▶ What needs to be done: Look below for the line that contains "Несмотря на свою полезность, индикаторы", then copy it and each following line exactly, through and including the line that contains "периоды консолидации рынка. Поэтому, важно".

Items from a data source
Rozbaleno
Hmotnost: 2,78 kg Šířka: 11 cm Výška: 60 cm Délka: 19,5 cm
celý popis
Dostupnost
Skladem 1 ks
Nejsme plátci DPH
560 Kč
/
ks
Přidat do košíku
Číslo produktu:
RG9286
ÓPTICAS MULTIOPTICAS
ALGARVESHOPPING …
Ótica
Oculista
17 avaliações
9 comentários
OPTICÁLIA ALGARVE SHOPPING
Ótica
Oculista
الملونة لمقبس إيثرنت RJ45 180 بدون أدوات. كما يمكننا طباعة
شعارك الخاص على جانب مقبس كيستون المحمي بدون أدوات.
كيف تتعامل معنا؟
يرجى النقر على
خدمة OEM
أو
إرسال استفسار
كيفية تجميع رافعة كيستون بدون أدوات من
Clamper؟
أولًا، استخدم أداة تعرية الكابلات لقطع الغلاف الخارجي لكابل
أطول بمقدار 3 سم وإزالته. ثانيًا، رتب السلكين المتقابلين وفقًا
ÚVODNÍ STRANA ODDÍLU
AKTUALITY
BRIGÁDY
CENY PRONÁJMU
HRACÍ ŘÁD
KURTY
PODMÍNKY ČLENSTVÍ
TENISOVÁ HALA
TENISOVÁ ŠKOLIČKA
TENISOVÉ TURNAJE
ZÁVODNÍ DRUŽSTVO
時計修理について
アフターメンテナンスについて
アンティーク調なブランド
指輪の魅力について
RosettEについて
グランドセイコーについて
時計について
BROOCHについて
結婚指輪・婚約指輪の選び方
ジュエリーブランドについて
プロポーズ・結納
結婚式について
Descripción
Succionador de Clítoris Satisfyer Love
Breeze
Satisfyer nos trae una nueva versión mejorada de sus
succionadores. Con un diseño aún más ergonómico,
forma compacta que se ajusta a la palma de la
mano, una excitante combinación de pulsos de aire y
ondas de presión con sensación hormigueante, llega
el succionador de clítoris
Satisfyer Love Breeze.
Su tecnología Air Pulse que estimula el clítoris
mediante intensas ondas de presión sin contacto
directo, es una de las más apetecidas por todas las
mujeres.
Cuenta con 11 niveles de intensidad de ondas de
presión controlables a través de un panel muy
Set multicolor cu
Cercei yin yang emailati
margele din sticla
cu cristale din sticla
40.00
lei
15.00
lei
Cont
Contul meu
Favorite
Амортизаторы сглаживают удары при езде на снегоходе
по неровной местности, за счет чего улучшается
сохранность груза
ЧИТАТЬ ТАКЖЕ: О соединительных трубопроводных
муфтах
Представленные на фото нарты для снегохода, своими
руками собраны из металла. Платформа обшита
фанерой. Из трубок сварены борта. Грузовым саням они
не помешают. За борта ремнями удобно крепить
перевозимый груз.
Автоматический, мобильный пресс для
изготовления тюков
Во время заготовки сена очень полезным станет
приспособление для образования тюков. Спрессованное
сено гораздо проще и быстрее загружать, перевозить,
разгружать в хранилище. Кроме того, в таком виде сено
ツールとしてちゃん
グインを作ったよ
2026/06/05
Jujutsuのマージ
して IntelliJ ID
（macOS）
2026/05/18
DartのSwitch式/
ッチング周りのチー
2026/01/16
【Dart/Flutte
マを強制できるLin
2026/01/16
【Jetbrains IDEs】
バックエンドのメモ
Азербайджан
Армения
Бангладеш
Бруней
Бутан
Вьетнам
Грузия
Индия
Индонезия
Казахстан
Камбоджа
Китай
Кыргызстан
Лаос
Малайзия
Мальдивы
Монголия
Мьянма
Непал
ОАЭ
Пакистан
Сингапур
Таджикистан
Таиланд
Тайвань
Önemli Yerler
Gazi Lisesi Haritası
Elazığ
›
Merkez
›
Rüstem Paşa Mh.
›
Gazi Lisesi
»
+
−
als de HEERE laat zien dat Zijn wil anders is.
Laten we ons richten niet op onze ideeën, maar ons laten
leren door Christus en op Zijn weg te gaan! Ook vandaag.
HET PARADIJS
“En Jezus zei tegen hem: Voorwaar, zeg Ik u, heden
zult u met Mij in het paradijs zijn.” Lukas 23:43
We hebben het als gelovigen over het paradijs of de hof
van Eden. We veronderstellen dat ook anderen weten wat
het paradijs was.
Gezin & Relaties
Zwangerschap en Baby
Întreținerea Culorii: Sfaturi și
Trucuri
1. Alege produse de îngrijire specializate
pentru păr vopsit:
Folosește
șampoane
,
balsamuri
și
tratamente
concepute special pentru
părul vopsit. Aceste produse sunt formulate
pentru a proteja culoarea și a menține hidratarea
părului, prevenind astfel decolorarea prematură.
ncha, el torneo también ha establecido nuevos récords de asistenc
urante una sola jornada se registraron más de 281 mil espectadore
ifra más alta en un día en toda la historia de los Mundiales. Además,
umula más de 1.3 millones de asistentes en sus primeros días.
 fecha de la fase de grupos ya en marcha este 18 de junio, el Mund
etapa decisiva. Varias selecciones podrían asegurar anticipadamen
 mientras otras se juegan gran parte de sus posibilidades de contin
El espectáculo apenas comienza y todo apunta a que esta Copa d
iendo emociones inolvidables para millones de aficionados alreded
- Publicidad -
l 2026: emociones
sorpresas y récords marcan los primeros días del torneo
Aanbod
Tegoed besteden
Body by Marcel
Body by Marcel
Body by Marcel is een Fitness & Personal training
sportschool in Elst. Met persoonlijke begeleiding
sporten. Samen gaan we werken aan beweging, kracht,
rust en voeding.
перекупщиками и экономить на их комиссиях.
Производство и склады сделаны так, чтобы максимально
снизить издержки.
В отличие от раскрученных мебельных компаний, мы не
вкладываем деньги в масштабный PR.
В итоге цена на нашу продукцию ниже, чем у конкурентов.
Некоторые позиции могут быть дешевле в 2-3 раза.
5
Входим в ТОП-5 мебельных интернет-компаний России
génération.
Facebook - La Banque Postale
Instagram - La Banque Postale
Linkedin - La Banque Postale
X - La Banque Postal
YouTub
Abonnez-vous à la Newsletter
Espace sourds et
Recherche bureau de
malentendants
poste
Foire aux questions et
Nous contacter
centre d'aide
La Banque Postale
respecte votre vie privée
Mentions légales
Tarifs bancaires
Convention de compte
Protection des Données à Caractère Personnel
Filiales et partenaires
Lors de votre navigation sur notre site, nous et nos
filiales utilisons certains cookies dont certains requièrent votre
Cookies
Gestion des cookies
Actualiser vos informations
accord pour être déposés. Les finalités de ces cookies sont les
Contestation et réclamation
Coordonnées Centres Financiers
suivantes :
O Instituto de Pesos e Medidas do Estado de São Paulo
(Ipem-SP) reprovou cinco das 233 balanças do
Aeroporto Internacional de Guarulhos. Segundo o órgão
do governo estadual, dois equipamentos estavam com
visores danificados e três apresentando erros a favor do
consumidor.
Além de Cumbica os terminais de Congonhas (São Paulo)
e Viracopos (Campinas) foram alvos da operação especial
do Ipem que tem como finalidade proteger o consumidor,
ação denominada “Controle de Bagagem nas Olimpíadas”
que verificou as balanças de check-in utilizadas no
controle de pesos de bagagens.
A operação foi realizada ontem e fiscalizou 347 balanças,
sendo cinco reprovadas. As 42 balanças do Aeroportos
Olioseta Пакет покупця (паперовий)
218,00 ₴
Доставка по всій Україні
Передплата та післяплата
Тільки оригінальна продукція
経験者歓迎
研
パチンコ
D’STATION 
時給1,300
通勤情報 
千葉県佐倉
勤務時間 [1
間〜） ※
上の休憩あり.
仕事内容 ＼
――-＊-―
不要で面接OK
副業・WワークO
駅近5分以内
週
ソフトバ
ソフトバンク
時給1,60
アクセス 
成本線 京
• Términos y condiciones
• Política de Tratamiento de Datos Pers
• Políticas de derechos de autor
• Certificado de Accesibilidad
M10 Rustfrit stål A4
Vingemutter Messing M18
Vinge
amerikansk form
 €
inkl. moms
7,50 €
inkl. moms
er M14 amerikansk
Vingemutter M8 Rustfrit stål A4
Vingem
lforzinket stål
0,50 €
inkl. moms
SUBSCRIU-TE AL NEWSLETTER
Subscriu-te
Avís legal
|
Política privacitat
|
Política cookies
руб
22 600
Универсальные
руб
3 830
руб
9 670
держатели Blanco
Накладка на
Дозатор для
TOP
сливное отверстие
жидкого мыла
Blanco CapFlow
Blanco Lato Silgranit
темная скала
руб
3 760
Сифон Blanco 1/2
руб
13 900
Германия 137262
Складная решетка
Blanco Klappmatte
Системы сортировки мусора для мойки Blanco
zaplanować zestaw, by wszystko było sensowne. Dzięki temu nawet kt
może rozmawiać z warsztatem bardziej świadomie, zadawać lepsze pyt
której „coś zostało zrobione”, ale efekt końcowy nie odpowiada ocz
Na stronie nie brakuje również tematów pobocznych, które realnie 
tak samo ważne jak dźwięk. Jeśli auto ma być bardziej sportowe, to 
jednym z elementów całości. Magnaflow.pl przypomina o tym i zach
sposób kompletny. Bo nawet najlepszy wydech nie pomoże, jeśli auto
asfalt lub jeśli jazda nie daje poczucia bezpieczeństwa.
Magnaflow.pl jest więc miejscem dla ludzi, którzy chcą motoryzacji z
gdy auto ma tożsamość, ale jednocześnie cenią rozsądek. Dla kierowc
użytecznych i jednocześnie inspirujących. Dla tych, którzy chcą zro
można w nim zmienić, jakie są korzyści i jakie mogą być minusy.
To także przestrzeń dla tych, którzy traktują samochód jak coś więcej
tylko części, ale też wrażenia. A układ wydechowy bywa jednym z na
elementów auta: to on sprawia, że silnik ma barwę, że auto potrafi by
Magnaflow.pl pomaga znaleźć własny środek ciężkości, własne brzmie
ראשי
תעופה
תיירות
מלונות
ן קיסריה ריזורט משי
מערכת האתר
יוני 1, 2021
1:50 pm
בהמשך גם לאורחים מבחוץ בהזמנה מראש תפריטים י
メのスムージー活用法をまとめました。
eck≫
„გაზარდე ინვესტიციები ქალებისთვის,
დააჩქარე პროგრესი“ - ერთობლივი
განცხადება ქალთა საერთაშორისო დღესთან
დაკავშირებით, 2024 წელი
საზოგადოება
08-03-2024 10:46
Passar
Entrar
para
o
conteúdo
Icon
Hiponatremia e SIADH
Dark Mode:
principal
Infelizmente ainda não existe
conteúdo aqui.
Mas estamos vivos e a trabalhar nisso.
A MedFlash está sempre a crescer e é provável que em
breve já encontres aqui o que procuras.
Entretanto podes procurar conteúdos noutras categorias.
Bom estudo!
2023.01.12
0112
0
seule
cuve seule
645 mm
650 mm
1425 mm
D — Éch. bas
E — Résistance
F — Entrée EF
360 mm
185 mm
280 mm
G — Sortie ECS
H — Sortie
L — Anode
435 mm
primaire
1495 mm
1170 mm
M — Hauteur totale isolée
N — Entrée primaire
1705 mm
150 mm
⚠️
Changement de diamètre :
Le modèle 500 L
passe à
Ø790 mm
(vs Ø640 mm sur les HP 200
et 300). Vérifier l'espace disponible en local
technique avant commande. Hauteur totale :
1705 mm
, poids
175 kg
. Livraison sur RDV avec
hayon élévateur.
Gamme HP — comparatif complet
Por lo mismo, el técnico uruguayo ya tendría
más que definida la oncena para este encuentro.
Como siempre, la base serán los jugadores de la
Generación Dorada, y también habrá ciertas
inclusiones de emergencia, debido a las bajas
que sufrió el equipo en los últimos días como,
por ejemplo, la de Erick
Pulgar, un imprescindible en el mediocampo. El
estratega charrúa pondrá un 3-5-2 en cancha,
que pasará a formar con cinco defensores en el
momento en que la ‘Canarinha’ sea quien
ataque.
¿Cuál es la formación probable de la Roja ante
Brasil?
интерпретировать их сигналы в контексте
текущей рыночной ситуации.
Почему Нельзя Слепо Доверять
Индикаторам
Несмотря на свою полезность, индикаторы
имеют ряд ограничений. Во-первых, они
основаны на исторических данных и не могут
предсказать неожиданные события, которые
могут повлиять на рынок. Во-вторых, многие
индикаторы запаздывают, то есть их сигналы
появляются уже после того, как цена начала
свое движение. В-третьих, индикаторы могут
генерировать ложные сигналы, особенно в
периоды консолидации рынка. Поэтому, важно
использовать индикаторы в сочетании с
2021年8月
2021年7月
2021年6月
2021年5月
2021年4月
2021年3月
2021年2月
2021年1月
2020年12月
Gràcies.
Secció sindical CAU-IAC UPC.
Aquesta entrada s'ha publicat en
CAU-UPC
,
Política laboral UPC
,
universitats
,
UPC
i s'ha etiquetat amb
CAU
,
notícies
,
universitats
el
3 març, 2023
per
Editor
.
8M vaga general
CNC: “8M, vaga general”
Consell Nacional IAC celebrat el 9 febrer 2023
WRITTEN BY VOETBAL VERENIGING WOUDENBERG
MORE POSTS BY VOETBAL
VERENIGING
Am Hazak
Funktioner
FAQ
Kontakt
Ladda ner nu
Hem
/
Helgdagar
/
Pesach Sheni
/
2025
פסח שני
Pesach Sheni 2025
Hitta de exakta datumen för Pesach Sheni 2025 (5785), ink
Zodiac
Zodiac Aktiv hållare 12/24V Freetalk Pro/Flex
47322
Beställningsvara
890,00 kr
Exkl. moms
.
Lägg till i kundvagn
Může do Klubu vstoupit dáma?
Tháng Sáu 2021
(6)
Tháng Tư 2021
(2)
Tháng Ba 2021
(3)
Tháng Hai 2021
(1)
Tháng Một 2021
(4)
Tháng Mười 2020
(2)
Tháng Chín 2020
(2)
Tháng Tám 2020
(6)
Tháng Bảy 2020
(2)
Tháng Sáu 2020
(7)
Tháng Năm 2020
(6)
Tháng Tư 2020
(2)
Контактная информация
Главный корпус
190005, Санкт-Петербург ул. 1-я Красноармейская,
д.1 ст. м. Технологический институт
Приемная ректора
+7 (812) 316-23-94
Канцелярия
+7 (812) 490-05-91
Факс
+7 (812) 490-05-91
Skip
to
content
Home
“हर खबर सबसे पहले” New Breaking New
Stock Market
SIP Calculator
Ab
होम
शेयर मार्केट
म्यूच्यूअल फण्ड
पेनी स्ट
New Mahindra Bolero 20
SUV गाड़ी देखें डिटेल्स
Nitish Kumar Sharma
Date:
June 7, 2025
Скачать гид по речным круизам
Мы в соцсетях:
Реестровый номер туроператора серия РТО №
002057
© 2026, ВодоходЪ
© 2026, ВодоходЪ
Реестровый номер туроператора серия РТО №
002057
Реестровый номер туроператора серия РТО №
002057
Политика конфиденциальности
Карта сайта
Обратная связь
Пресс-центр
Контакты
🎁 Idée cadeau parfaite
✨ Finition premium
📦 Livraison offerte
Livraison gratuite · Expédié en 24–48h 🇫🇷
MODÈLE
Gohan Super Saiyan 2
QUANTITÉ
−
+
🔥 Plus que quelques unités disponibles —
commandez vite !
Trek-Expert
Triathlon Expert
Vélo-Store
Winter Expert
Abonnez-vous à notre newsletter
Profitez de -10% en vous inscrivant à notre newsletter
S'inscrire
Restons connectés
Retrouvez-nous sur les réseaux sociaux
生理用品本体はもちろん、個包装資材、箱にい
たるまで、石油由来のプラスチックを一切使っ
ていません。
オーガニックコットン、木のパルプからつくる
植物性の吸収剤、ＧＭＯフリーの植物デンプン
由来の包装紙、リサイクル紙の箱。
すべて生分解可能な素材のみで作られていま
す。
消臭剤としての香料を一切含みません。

▶ Completed task:
Несмотря на свою полезность, индикаторы
имеют ряд ограничений. Во-первых, они
основаны на исторических данных и не могут
предсказать неожиданные события, которые
могут повлиять на рынок. Во-вторых, многие
индикаторы запаздывают, то есть их сигналы
появляются уже после того, как цена начала
свое движение. В-третьих, индикаторы могут
генерировать ложные сигналы, особенно в
периоды консолидации рынка. Поэтому, важно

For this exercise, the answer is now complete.